Como vi que se estaba creciendo, intenté poner freno a su imaginación.
—Mejor no me cuente nada más, no sea que usted se vea comprometido por revelarme secretos de Estado.
—No se preocupe, yo sé bien con quién hablo —y nada más decir esto empezó a trastear, con bastante dificultad dada su limitación de movimientos, en una riñonera que llevaba incrustada en el abdomen.
Me pareció ver, por el rabillo del ojo, que sacaba algo parecido a una pistola y tras oír un ruido metálico que me trajo a la memoria mis tiempos de servicio militar, miré descaradamente hacia atrás para confirmar mis sospechas: estaba montando un arma.

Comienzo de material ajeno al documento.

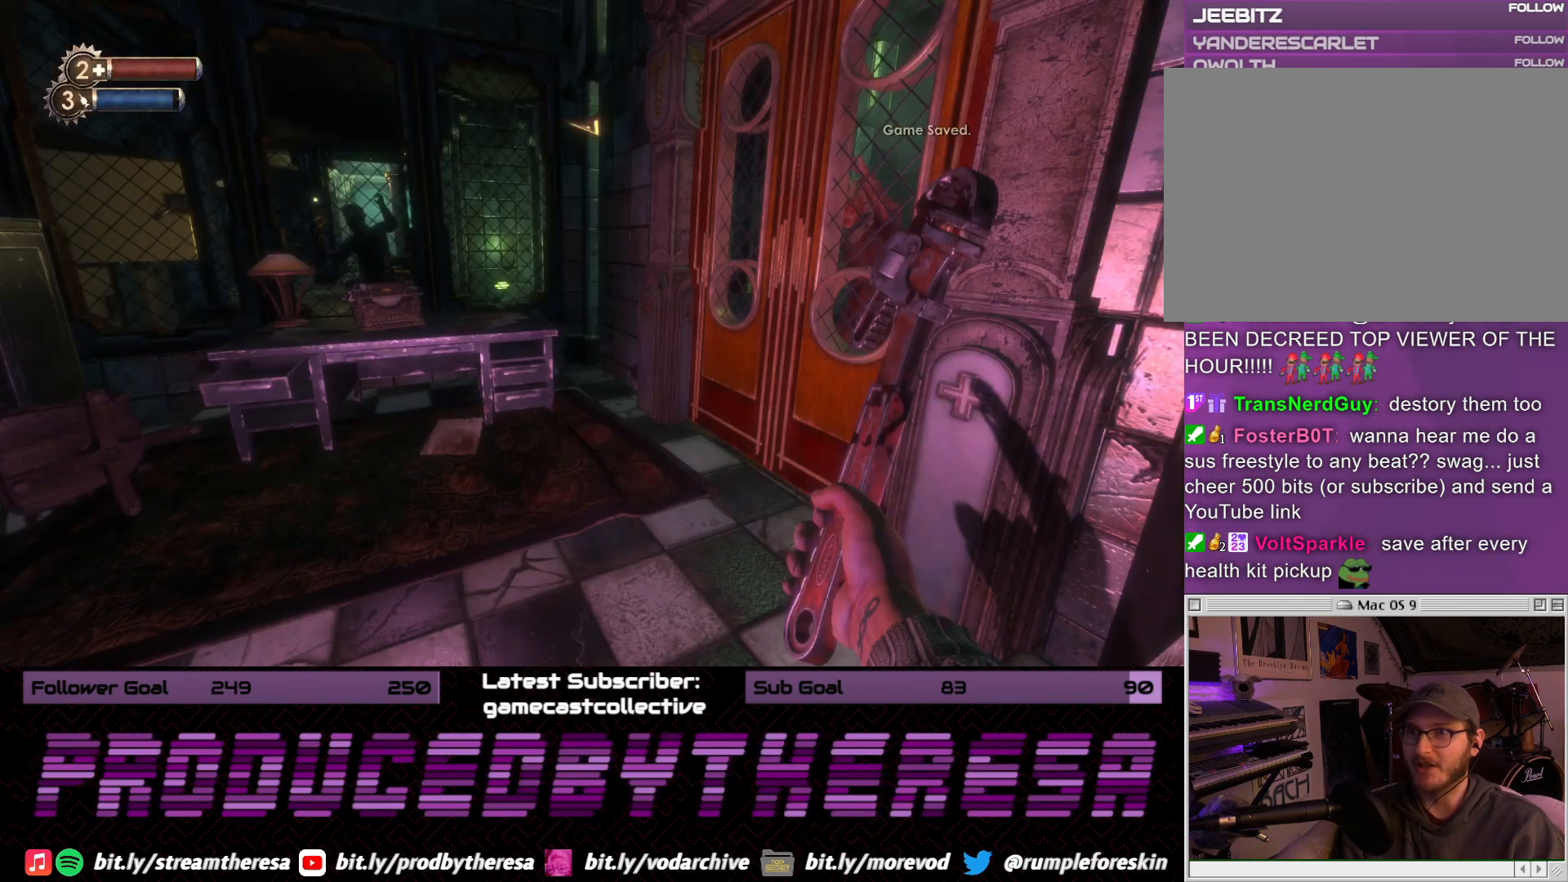
{"dt_ms": 500, "buttons": [], "left_stick": "up", "right_stick": "center", "events": [[33, "right_stick", "right"], [217, "right_stick", "center"], [317, "right_stick", "right"], [350, "left_stick", "up"], [500, "right_stick", "center"]]}
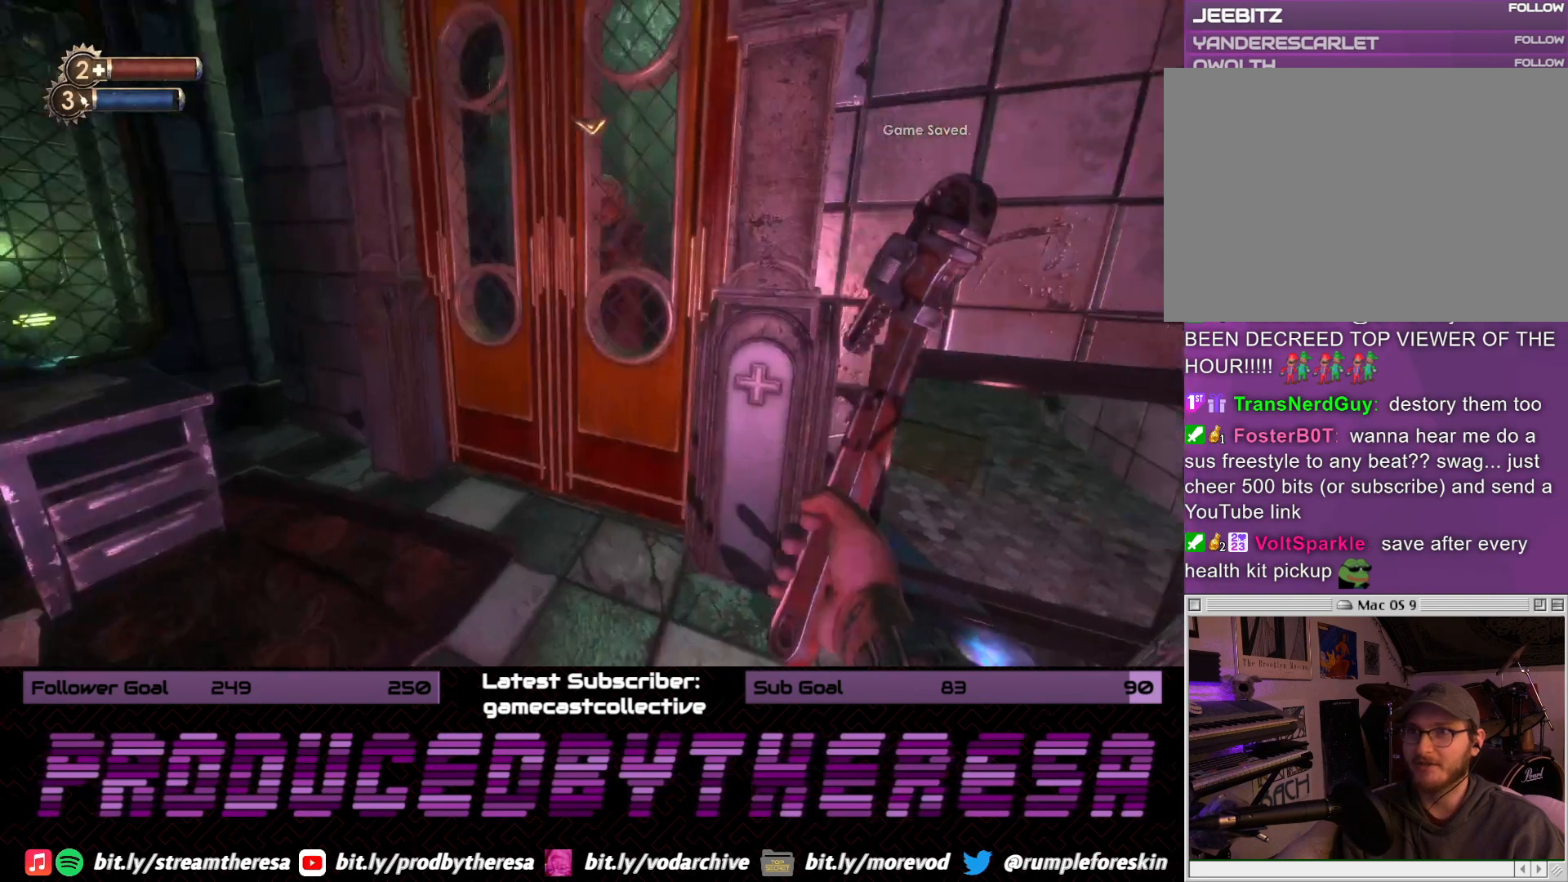
{"dt_ms": 500, "buttons": [], "left_stick": "down", "right_stick": "down-right", "events": [[233, "CROSS", "down"], [233, "left_stick", "center"], [333, "CROSS", "up"], [333, "left_stick", "down"], [483, "right_stick", "down-right"]]}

—Pero oiga, ¡qué hace usted! Tenga cuidado, por Dios, que las carga el diablo.
—No se preocupe, que sé lo que hago —me contestó mientras hacía garabatos en el papel, como si estuviera tomando notas.
Afortunadamente, llegamos al destino sin novedad, me pagó y, después de guardarse el arma, se bajó del coche con la misma dificultad con la que se subió y fue dando peonzazos hasta la puerta del centro de salud al que se dirigía.
10. Extracto 10
Un domingo en torno a las ocho de la mañana, una mujer de unos cincuenta años me lanzó el brazo.
—Buenos días, por decir algo, porque menudo fresquete tenemos.
No sé por qué razón, los madrileños, tenemos la costumbre de decir que hace fresquete cuando el termómetro no sube de los 0 grados.
—Sí que ha refrescado, sí. ¿Adónde vamos? —le pregunté.
—Vamos al Ministerio de Hacienda, en Guzmán el Bueno.
—¿Le toca trabajar hoy? —pregunté.
—Sí, claro —me dijo la mujer, extrañada por hacerle una pregunta tan obvia—, qué remedio me queda, aunque como mi jefa está de vacaciones, estaré un poco más relajada.
Nada más iniciar la marcha me dijo la mujer un poco maravillada:
—Qué vacío está hoy Madrid. Está raro, no hay ni coches ni gente por la calle, qué bien, qué baratito me va a salir hoy el taxi. ¿No habrá huelga o algo por el estilo?
—Que yo sepa, hoy no tenemos ningún festival preparado, pero de todos modos yo no lo veo tan raro, quedan los escombrillos de la juerga del sábado.
La señora se quedó callada unos segundos, pero cuando procesó lo que acababa de decirle cambió el color de su cara.
—¡¿Cómo dice?! —me preguntó clavando sus ojos en mi nuca.
—Sí, que serán los que se recogen de…
—No, no. ¿Qué día es hoy? —me preguntaba con una expresión que parecía que entrábamos en el averno.
—Domingo —le contesté, esperando alguna reacción extraña.
—¡La madre que me parió! ¿Seré gilipollas? Dé la vuelta, por favor.
—¿Se le ha olvidado algo?
—¡Qué va! Que yo hoy no trabajo. Qué imbécil soy, el madrugón que me he pegado para nada.